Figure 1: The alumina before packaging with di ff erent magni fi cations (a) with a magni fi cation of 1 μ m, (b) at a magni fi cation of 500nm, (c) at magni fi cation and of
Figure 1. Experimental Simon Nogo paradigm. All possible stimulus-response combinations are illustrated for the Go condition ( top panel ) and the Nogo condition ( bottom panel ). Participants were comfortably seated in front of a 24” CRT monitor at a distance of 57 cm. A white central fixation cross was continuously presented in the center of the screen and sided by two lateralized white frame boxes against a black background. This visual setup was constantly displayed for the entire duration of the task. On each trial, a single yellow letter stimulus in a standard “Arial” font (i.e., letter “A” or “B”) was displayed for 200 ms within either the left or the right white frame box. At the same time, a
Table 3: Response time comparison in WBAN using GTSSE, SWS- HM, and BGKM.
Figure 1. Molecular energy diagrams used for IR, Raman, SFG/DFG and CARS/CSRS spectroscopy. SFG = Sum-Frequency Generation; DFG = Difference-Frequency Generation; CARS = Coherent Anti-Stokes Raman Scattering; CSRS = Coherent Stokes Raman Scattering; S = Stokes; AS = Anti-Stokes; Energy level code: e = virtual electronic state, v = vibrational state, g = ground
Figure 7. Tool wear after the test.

---

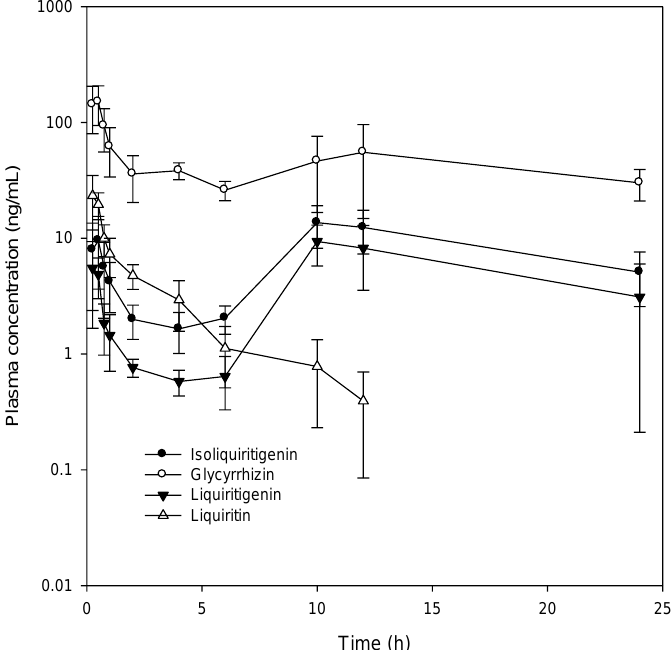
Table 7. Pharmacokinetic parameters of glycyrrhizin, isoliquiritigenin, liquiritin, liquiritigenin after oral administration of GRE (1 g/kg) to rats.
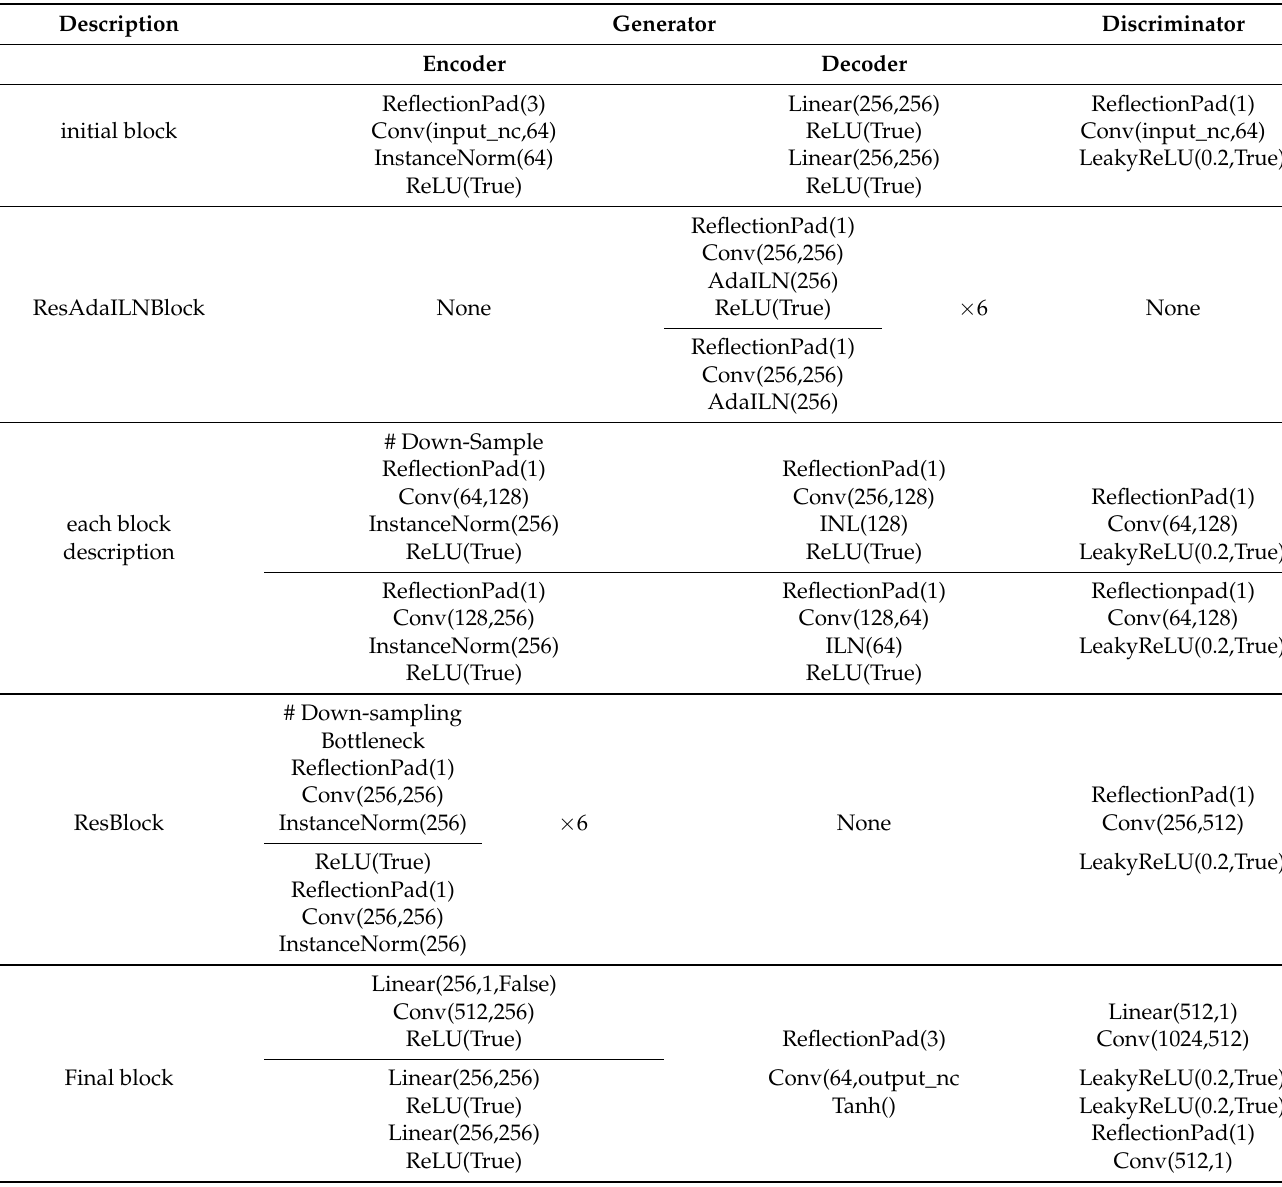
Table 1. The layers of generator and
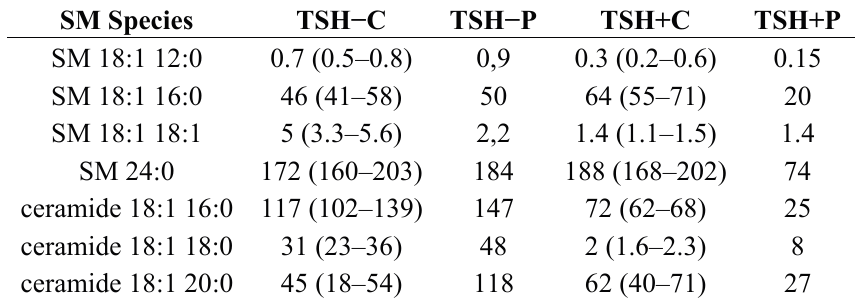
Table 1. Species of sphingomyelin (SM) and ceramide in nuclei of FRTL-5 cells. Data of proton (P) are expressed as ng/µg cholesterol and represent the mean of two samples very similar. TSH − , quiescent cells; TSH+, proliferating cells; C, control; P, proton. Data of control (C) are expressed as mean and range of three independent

## Work instruction
Leaving out all pictures, set down exactly the lines of the material above, from the line with "Table 1. The layers of generator and" to the line with "Table 1. Species" inclusive, and no others.

## Result of this task
Table 1. The layers of generator and
Table 1. Species of sphingomyelin (SM) and ceramide in nuclei of FRTL-5 cells. Data of proton (P) are expressed as ng/µg cholesterol and represent the mean of two samples very similar. TSH − , quiescent cells; TSH+, proliferating cells; C, control; P, proton. Data of control (C) are expressed as mean and range of three independent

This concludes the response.